**** RECORDS SUPPLIED ****

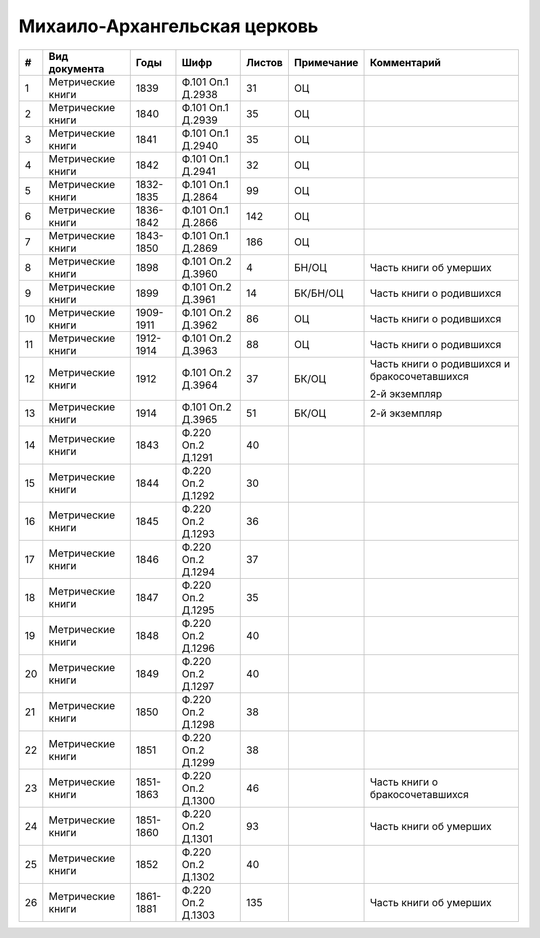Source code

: 
.. Church datasheet RST template
.. Autogenerated by cfp-sphinx.py

.. index:: Михаило-Архангельская церковь

Михаило-Архангельская церковь
=============================

.. list-table::
   :header-rows: 1

   * - #
     - Вид документа
     - Годы
     - Шифр
     - Листов
     - Примечание
     - Комментарий

   * - 1
     - Метрические книги
     - 1839
     - Ф.101 Оп.1 Д.2938
     - 31
     - ОЦ
     - 
   * - 2
     - Метрические книги
     - 1840
     - Ф.101 Оп.1 Д.2939
     - 35
     - ОЦ
     - 
   * - 3
     - Метрические книги
     - 1841
     - Ф.101 Оп.1 Д.2940
     - 35
     - ОЦ
     - 
   * - 4
     - Метрические книги
     - 1842
     - Ф.101 Оп.1 Д.2941
     - 32
     - ОЦ
     - 
   * - 5
     - Метрические книги
     - 1832-1835
     - Ф.101 Оп.1 Д.2864
     - 99
     - ОЦ
     - 
   * - 6
     - Метрические книги
     - 1836-1842
     - Ф.101 Оп.1 Д.2866
     - 142
     - ОЦ
     - 
   * - 7
     - Метрические книги
     - 1843-1850
     - Ф.101 Оп.1 Д.2869
     - 186
     - ОЦ
     - 
   * - 8
     - Метрические книги
     - 1898
     - Ф.101 Оп.2 Д.3960
     - 4
     - БН/ОЦ
     - Часть книги об умерших
   * - 9
     - Метрические книги
     - 1899
     - Ф.101 Оп.2 Д.3961
     - 14
     - БК/БН/ОЦ
     - Часть книги о родившихся
   * - 10
     - Метрические книги
     - 1909-1911
     - Ф.101 Оп.2 Д.3962
     - 86
     - ОЦ
     - Часть книги о родившихся
   * - 11
     - Метрические книги
     - 1912-1914
     - Ф.101 Оп.2 Д.3963
     - 88
     - ОЦ
     - Часть книги о родившихся
   * - 12
     - Метрические книги
     - 1912
     - Ф.101 Оп.2 Д.3964
     - 37
     - БК/ОЦ
     - Часть книги о родившихся и бракосочетавшихся

       2-й экземпляр
   * - 13
     - Метрические книги
     - 1914
     - Ф.101 Оп.2 Д.3965
     - 51
     - БК/ОЦ
     - 2-й экземпляр
   * - 14
     - Метрические книги
     - 1843
     - Ф.220 Оп.2 Д.1291
     - 40
     - 
     - 
   * - 15
     - Метрические книги
     - 1844
     - Ф.220 Оп.2 Д.1292
     - 30
     - 
     - 
   * - 16
     - Метрические книги
     - 1845
     - Ф.220 Оп.2 Д.1293
     - 36
     - 
     - 
   * - 17
     - Метрические книги
     - 1846
     - Ф.220 Оп.2 Д.1294
     - 37
     - 
     - 
   * - 18
     - Метрические книги
     - 1847
     - Ф.220 Оп.2 Д.1295
     - 35
     - 
     - 
   * - 19
     - Метрические книги
     - 1848
     - Ф.220 Оп.2 Д.1296
     - 40
     - 
     - 
   * - 20
     - Метрические книги
     - 1849
     - Ф.220 Оп.2 Д.1297
     - 40
     - 
     - 
   * - 21
     - Метрические книги
     - 1850
     - Ф.220 Оп.2 Д.1298
     - 38
     - 
     - 
   * - 22
     - Метрические книги
     - 1851
     - Ф.220 Оп.2 Д.1299
     - 38
     - 
     - 
   * - 23
     - Метрические книги
     - 1851-1863
     - Ф.220 Оп.2 Д.1300
     - 46
     - 
     - Часть книги о бракосочетавшихся
   * - 24
     - Метрические книги
     - 1851-1860
     - Ф.220 Оп.2 Д.1301
     - 93
     - 
     - Часть книги об умерших
   * - 25
     - Метрические книги
     - 1852
     - Ф.220 Оп.2 Д.1302
     - 40
     - 
     - 
   * - 26
     - Метрические книги
     - 1861-1881
     - Ф.220 Оп.2 Д.1303
     - 135
     - 
     - Часть книги об умерших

****

▶ WHAT THE TASK ASKS:
Each line of the data that includes the word "церковь" counts once; report the total and nothing more.

▶ SOLUTION TO THIS EXERCISE:
2